__EXERCISE PROMPT__: Could you give back, line for line, the rows starting at the very beginning and ending with the line that holds "- Имена (Исход)", both ends included? Leave the pictures out of your answer.

__INFORMATION__:
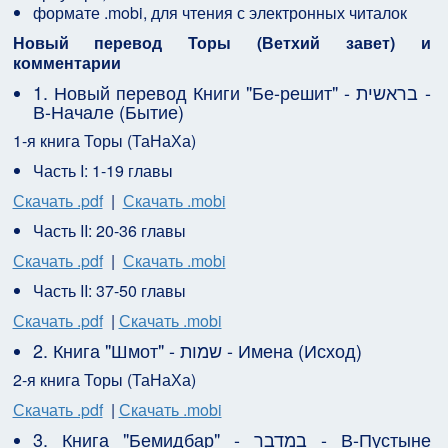
формате .mobi, для чтения с электронных читалок
Новый перевод Торы (Ветхий завет) и
комментарии
1. Новый перевод Книги "Бе-решит" - בראשית -
В-Начале (Бытие)
1-я книга Торы (Т
аН
аХ
а)
Часть
I
: 1-19 главы
Скачать .pdf
|
Скачать .mobi
Часть
II
: 20-36 главы
Скачать .pdf
|
Скачать .mobi
Часть
II
: 37-50 главы
Скачать .pdf
|
Скачать .mobi
2. Книга "Шмот" - שמות - Имена (Исход)
2-я книга Торы (ТаНаХа)
Скачать .pdf
|
Скачать .mobi
3. Книга "Бемидбар" - במדבר - В-Пустыне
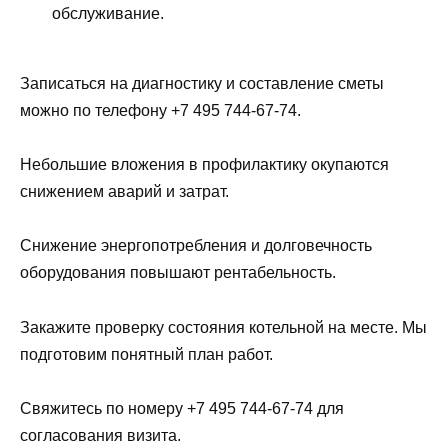
обслуживание.
Записаться на диагностику и составление сметы
можно по телефону +7 495 744-67-74.
Небольшие вложения в профилактику окупаются
снижением аварий и затрат.
Снижение энергопотребления и долговечность
оборудования повышают рентабельность.
Закажите проверку состояния котельной на месте. Мы
подготовим понятный план работ.
Свяжитесь по номеру +7 495 744-67-74 для
согласования визита.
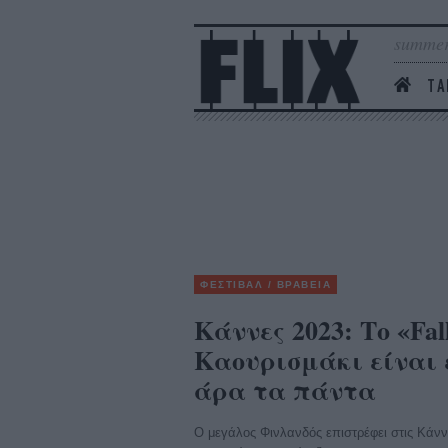
summer
ΤΑ
ΦΕΣΤΙΒΑΛ / ΒΡΑΒΕΙΑ
Κάννες 2023: Το «Fal
Καουρισμάκι είναι 
άρα τα πάντα
Ο μεγάλος Φινλανδός επιστρέφει στις Κάνν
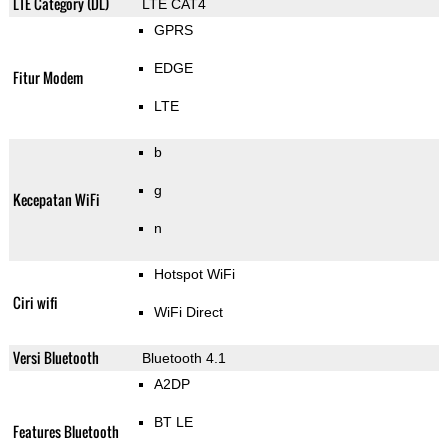
LTE Category (DL)
LTE CAT4
GPRS
EDGE
Fitur Modem
LTE
b
g
Kecepatan WiFi
n
Hotspot WiFi
Ciri wifi
WiFi Direct
Versi Bluetooth
Bluetooth 4.1
A2DP
BT LE
Features Bluetooth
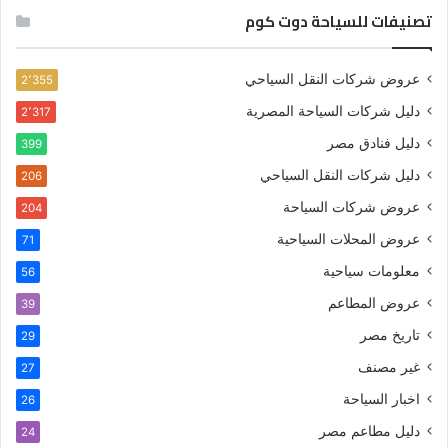
تصنيفات للسياحة دوت كوم
عروض شركات النقل السياحي
2٬355
دليل شركات السياحة المصرية
2٬317
دليل فنادق مصر
399
دليل شركات النقل السياحي
206
عروض شركات السياحة
204
عروض المحلات السياحية
71
معلومات سياحية
56
عروض المطاعم
39
تاريخ مصر
29
غير مصنف
27
اخبار السياحة
26
دليل مطاعم مصر
24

__SOLUTION FOR THIS TASK__:
формате .mobi, для чтения с электронных читалок
Новый перевод Торы (Ветхий завет) и
комментарии
1. Новый перевод Книги "Бе-решит" - בראשית -
В-Начале (Бытие)
1-я книга Торы (Т
аН
аХ
а)
Часть
I
: 1-19 главы
Скачать .pdf
|
Скачать .mobi
Часть
II
: 20-36 главы
Скачать .pdf
|
Скачать .mobi
Часть
II
: 37-50 главы
Скачать .pdf
|
Скачать .mobi
2. Книга "Шмот" - שמות - Имена (Исход)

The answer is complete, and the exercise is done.